The Madison County Sheriff's Department announced the launch of an investigation into the deaths of Tonisha Lashay Barker and her 21-month-old son, Jonathan Jones, according to Daily Mail.

Authorities said that details surrounding the incident began to emerge late Monday, as police received emergency calls about a woman who was trying to crash her car into a gas pump at a gas station.

Officers responding to the call said they received a separate lead expressing that the woman exited the vehicle with a small child and walked over to the overpass before disappearing from sight, news station WREG reported.

Shortly after the gas station incident, police received a call from a truck driver who said that his vehicle was hit by "a large object" that fell from the overpass.

Upon inspecting the vehicle near a local highway exit, deputies found the bodies of the 26-year-old and her young child, per WREG.
The Memphis native's grandmother said she had been dealing with a bout of depression over the last couple of weeks. Barker’s work at the COVID-19 testing site had ended last month, according to Daily Mail. 

Police have labeled Barker's death as a suicide but her son's death is under investigation.

In October, President Donald Trump signed The National Suicide Hotline Designation Act of 2020 to create a three-digit phone number designated to support people experiencing mental distress, as Blavity previously reported.

The current number, listed below, will be phased out by June 2022 in place of a “988” phone line number.

When you're in crisis and you're already emotionally upset, the hardest thing to do is find the number that's a 10-digit number and call it," said Robert Gebbia, CEO of the American Foundation for Suicide Prevention.

The Vibrant Emotional Health Organization, which once operated as the Mental Health Association of New York City (MHA-NYC), manages the National Suicide Prevention Hotline and it estimates that nearly 2.5 million people each year use the hotline for emotional support and confidentiality.

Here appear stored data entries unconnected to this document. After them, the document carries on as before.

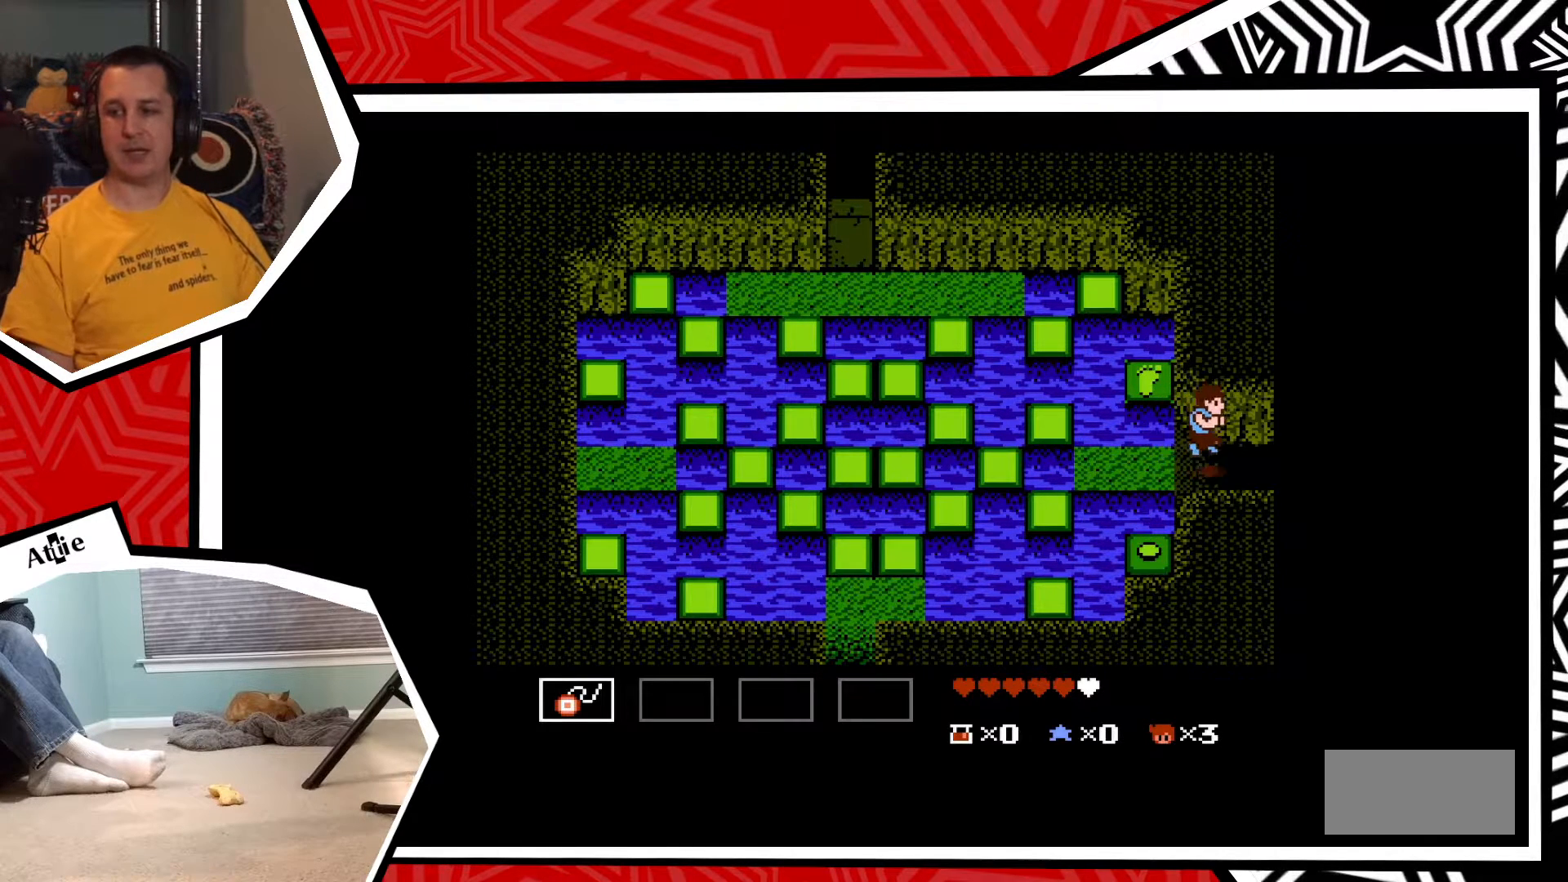
{"buttons": ["DPAD_RIGHT"], "events": []}
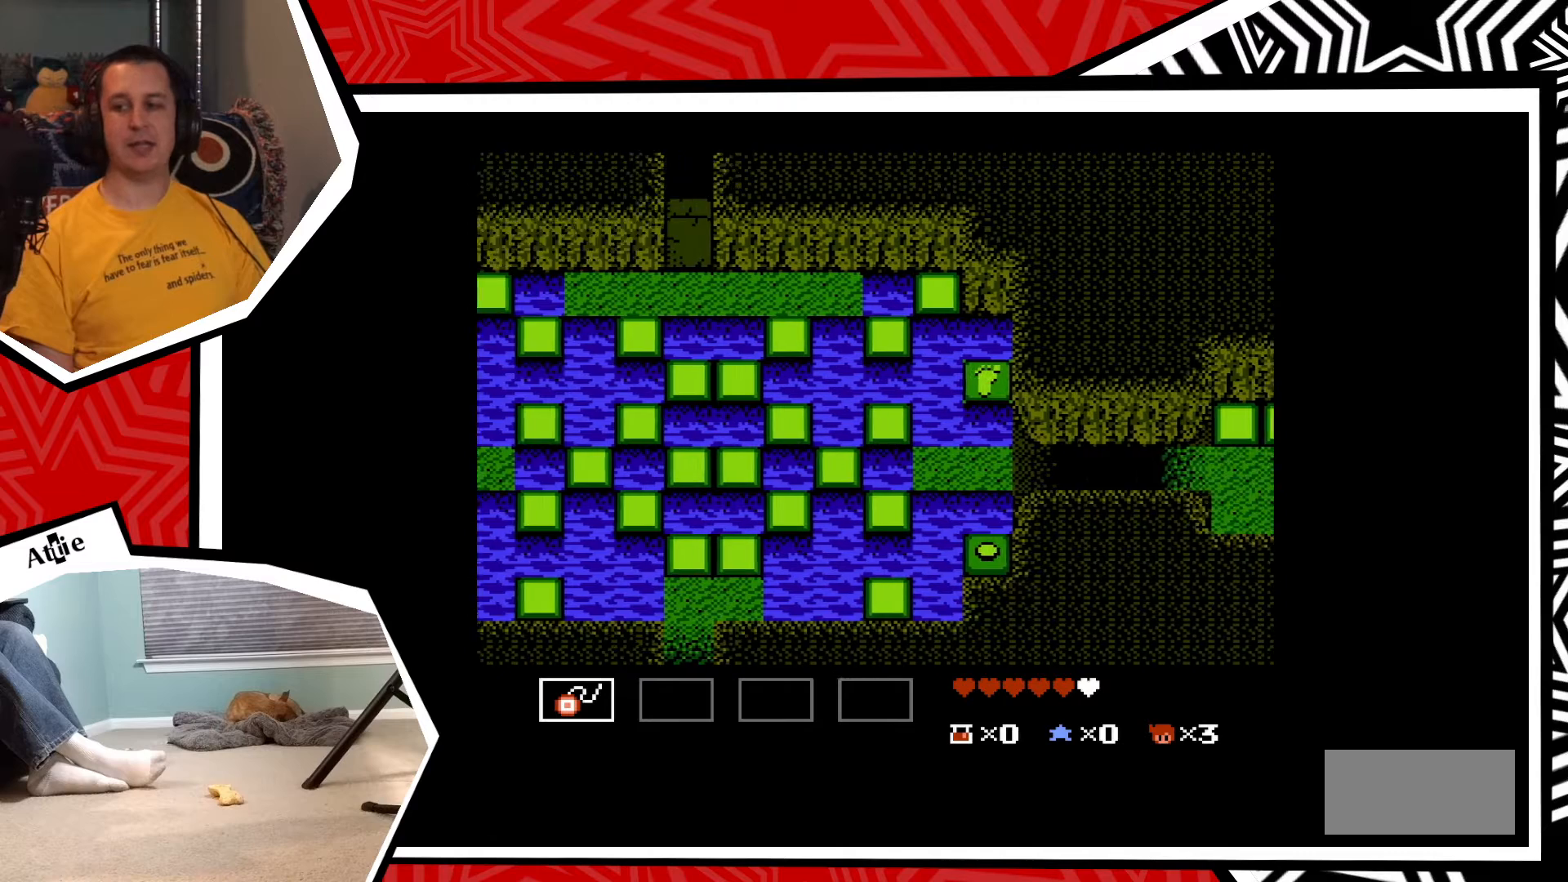
{"buttons": [], "events": [[400, "DPAD_RIGHT", "up"]]}
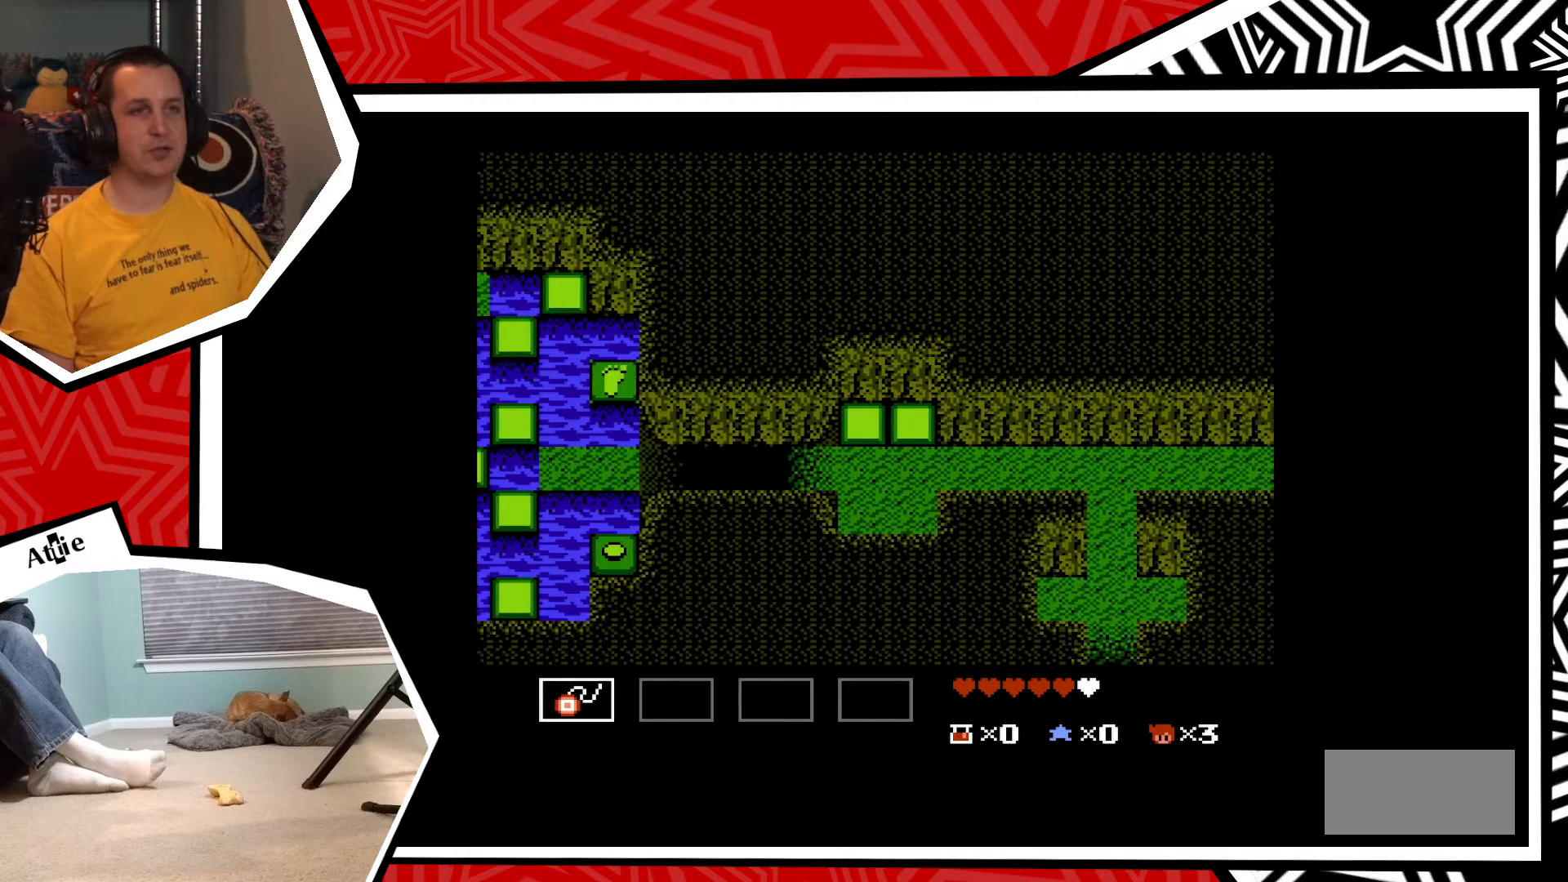
{"buttons": [], "events": []}
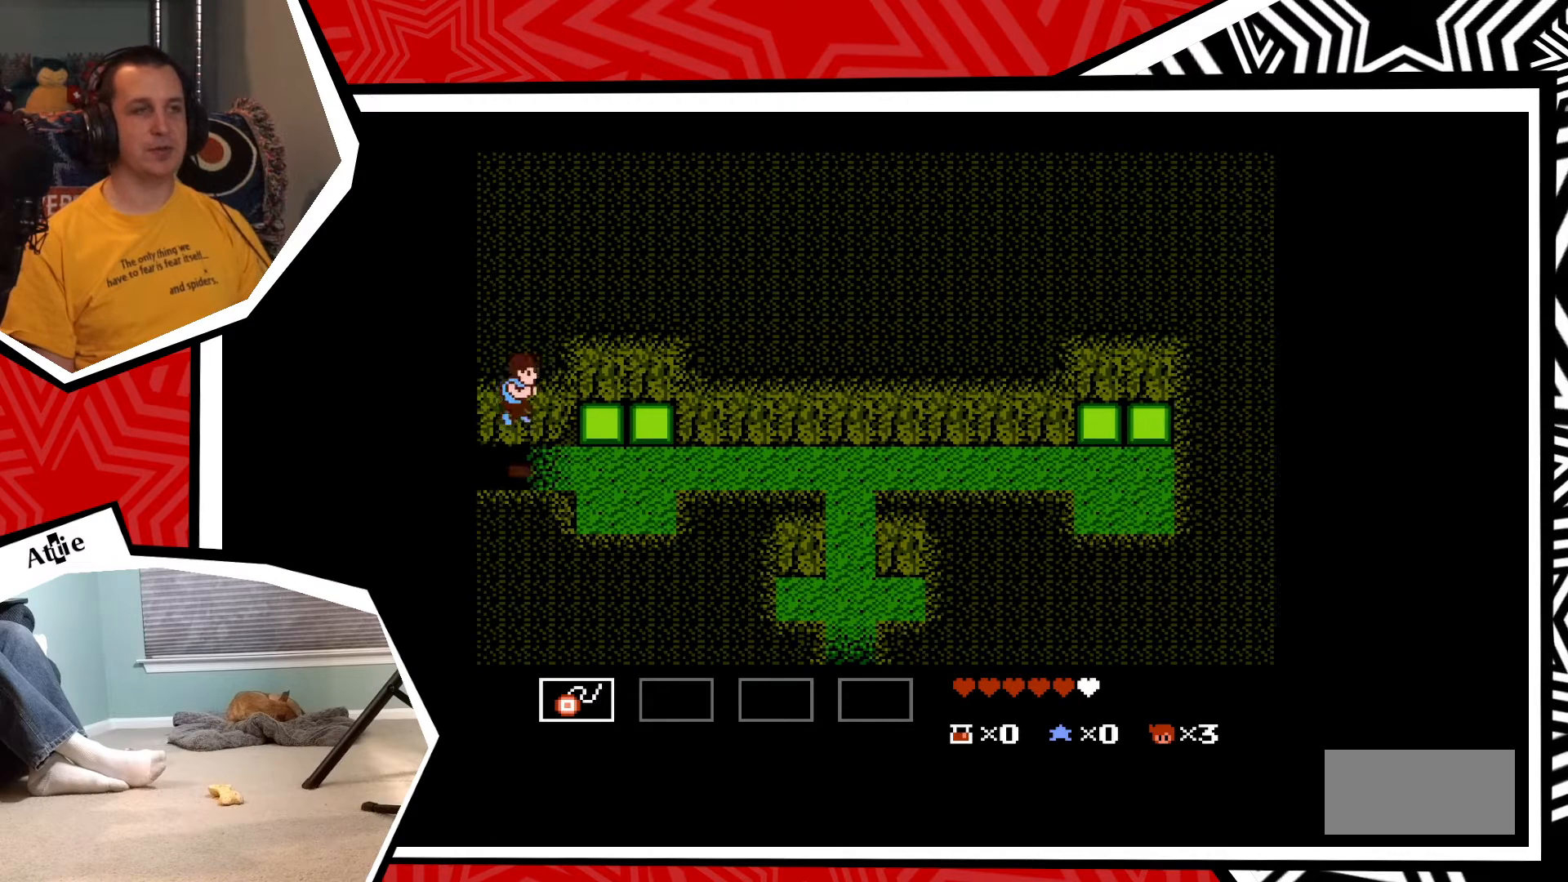
{"buttons": ["DPAD_UP"], "events": [[33, "DPAD_RIGHT", "down"], [417, "DPAD_RIGHT", "up"], [417, "DPAD_UP", "down"]]}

"We could have never predicted the events of 2020 — and the increased demand for our services," CEO and President of VEHO Kimberly Williams said. "Since the COVID-19 pandemic and the subsequent racial unrest fueled by the events surrounding George Floyd's death began, our crisis hotline and emotional support programs have seen an incredible uptick inactivity."

Williams acknowledged that shortening the phone line number could potentially save many more lives each year. The three-digit number will make it much easier for Americans everywhere to receive “an immediate connection to care when they're experiencing a mental health or suicidal crisis,” she said.

Suicide is the tenth leading cause of death for Americans, according to the Centers for Disease Control and Prevention. 

The National Suicide Prevention Lifeline is a prevention support platform that offers 24/7, toll-free hotline services to anyone in emotional distress or facing a mental crisis. If you or someone you know needs help, please call 1-800-273-8255.